Please reproduce the stretch of the listing from the line containing "common name: Gypsy moth" through the line containing "scientific name: Hespererato vitellina", substituting "division" for "phylum" and changing nothing else.

────────────────────────────────────────

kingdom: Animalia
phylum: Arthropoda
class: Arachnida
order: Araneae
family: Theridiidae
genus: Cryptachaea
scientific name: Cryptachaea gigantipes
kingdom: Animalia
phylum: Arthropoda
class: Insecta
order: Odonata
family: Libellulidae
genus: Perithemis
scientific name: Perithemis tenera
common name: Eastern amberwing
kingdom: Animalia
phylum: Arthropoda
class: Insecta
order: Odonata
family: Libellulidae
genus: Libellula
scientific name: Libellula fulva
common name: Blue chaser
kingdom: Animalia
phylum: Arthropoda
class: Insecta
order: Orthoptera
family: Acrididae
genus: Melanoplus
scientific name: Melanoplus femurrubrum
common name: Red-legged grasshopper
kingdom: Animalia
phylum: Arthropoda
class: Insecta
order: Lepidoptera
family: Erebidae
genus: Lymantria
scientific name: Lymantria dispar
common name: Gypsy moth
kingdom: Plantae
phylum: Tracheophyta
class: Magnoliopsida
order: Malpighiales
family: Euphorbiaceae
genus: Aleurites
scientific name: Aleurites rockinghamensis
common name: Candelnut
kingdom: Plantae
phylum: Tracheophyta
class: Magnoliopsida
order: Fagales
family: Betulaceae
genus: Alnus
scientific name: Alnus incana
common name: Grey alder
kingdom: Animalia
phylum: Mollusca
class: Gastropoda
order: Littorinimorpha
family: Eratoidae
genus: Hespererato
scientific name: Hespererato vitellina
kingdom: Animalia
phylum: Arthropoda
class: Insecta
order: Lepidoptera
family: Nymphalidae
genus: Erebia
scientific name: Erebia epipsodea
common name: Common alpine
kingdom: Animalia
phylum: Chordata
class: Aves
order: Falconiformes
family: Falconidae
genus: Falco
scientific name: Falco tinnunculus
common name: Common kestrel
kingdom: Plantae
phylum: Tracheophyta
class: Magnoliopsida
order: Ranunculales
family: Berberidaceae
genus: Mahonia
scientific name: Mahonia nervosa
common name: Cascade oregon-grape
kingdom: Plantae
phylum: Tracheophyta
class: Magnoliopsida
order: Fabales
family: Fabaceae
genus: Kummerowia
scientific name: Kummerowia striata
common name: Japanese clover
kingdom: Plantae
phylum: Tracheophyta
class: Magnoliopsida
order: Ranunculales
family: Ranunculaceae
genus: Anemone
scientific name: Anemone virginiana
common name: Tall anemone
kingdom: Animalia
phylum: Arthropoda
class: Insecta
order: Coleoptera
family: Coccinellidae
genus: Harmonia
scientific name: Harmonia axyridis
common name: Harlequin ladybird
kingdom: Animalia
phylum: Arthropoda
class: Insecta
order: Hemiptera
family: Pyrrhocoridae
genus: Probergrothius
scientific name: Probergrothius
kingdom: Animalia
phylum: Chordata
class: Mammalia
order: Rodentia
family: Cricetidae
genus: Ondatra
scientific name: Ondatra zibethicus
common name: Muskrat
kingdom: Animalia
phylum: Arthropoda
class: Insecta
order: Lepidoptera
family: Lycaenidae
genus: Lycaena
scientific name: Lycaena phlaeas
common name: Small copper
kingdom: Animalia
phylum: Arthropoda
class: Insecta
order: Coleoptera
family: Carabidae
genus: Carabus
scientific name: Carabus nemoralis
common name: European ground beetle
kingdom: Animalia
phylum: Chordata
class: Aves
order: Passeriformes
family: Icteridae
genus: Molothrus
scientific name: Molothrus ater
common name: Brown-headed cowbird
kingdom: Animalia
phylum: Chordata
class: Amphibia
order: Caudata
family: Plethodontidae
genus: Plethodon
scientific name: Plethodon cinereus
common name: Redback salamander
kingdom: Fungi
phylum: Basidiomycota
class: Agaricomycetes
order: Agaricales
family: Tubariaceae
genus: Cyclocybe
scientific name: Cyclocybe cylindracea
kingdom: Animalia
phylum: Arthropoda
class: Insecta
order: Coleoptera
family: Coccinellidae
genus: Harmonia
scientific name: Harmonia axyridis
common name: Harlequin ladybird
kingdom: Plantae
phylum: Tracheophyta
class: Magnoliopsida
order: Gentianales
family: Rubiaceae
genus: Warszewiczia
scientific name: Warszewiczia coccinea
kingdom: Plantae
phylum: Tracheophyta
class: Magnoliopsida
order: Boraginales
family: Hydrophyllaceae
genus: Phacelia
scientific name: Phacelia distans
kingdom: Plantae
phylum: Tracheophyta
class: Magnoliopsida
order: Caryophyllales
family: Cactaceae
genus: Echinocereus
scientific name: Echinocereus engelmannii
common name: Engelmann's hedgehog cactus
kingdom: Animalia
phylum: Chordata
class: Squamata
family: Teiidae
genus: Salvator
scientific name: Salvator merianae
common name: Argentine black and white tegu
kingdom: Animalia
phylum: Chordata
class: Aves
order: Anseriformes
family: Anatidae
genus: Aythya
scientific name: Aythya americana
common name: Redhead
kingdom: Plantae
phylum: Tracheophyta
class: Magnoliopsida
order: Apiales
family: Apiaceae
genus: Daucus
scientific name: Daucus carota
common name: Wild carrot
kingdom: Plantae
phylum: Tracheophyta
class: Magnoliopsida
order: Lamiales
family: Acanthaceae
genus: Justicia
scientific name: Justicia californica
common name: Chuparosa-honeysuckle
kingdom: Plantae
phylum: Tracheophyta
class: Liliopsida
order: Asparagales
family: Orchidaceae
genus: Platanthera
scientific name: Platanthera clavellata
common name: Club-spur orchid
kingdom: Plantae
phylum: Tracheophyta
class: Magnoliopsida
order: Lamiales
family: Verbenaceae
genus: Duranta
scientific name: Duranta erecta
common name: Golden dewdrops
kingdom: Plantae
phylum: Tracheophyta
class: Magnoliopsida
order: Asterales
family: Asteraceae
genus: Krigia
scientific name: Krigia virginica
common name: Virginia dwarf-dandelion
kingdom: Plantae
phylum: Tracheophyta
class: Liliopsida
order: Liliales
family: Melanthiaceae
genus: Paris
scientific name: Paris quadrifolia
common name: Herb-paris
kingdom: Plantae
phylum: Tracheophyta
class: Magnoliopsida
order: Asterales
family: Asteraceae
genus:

────────────────────────────────────────

_OUTPUT BELOW:_
common name: Gypsy moth
kingdom: Plantae
division: Tracheophyta
class: Magnoliopsida
order: Malpighiales
family: Euphorbiaceae
genus: Aleurites
scientific name: Aleurites rockinghamensis
common name: Candelnut
kingdom: Plantae
division: Tracheophyta
class: Magnoliopsida
order: Fagales
family: Betulaceae
genus: Alnus
scientific name: Alnus incana
common name: Grey alder
kingdom: Animalia
division: Mollusca
class: Gastropoda
order: Littorinimorpha
family: Eratoidae
genus: Hespererato
scientific name: Hespererato vitellina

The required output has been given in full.